[[ PAGE EXTRACT open ]]

On the other hand, with technical advancements and mechanization, it’s quite likely that whatever happened, there would be fewer and fewer human beings needed in the steel mills. (Of course free trade puts more pressure on companies to adopt new technology.) I’m from a logging town, and my dad tells me that even since I was a kid, there have been huge steps forward in mechanization. They no longer need nearly so many loggers–in fact, the whole process can be done without anyone ever touching a tree. The downside is fewer jobs and a hit to the local economy. The upside is that fewer people risk being crippled, maimed, or killed. As we’ve discussed earlier, the same is true of agriculture–with an improvement in technology, fewer and fewer workers are needed to run the machinery.
LikeLike
Well, I’ve certainly seen the reduced need for manpower in agriculture close-up. My one cousin farms as much ground as four or five guys would have in the 50s. And with higher yields per acre. However, as near as I can tell, the people who don’t farm have been better able to adapt. They have shifted to something that pays more than farming and stopped getting mullets before 1990.
LikeLike
I should cite my paper: Indicators of economic and social marginalization: Male hair-styles and percentage of days wearing Steelers apparel. 2006. Journal of Half-Assed Policy. 43(1), 55-89.
LikeLike
Speaking of mullets, you remind me that I forgot to blog a college student I saw at the cafeteria who was overdoing the 80s nostalgia thing. He had a mullet, a beard, and a faux-hawk. Mullets are coming back!

[[ PAGE EXTRACT closed ]]
[[ GIVEN ENTRIES open ]]

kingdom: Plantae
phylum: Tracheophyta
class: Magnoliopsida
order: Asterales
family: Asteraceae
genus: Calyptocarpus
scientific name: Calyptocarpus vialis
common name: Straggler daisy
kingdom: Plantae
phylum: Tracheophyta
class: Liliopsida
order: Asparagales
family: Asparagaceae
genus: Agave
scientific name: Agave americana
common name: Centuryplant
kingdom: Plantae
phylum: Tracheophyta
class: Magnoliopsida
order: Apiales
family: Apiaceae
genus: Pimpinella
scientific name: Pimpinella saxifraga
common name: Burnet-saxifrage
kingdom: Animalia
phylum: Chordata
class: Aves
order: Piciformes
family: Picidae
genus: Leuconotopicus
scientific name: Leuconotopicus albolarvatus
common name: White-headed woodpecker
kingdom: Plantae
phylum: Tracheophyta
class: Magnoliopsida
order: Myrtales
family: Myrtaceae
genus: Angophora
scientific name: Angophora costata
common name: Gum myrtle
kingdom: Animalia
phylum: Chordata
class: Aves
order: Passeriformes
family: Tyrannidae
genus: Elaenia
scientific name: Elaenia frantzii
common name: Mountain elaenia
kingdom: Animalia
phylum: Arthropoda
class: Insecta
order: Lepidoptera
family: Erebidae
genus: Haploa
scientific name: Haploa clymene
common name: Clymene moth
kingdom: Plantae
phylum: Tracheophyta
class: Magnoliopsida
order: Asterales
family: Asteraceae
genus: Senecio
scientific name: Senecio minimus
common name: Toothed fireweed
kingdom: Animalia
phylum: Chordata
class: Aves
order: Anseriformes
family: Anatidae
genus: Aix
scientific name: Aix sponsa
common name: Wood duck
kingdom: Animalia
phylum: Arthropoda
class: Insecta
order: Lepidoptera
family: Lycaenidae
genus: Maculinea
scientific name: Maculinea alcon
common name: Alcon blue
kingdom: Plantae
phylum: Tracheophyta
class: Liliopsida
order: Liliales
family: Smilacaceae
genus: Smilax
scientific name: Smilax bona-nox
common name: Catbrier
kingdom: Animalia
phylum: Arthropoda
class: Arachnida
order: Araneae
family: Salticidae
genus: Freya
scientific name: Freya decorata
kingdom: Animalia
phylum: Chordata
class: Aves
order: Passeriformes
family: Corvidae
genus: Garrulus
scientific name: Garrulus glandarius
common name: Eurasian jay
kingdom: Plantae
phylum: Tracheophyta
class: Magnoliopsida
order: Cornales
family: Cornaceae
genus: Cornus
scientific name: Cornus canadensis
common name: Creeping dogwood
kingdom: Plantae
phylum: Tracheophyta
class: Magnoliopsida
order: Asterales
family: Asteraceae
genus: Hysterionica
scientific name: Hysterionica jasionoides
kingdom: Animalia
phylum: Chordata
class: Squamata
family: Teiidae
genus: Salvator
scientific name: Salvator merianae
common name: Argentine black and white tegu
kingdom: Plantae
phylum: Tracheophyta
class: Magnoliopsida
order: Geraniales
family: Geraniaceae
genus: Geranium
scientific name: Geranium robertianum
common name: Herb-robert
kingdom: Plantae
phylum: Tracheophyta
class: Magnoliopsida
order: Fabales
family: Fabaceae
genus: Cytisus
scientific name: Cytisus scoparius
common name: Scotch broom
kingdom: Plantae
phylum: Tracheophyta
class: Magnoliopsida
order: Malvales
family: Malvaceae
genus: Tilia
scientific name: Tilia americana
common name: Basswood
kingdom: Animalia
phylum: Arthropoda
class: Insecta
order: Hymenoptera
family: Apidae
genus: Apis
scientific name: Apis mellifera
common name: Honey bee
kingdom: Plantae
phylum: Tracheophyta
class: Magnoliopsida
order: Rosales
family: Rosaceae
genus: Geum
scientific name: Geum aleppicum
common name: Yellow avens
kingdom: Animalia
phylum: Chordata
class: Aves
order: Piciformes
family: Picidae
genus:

[[ GIVEN ENTRIES closed ]]

**PROBLEMS TO WORK ON:**
a) In the comment thread, how much ground does the commenter's cousin farm?
b) Print the comment thread starting at "On the other" and ending at "run the machinery.".
These items are separate material, independent of the comment thread.

**ANSWER LIST:**
a) As much ground as four or five guys would have farmed in the 50s.

b)
On the other hand, with technical advancements and mechanization, it’s quite likely that whatever happened, there would be fewer and fewer human beings needed in the steel mills. (Of course free trade puts more pressure on companies to adopt new technology.) I’m from a logging town, and my dad tells me that even since I was a kid, there have been huge steps forward in mechanization. They no longer need nearly so many loggers–in fact, the whole process can be done without anyone ever touching a tree. The downside is fewer jobs and a hit to the local economy. The upside is that fewer people risk being crippled, maimed, or killed. As we’ve discussed earlier, the same is true of agriculture–with an improvement in technology, fewer and fewer workers are needed to run the machinery.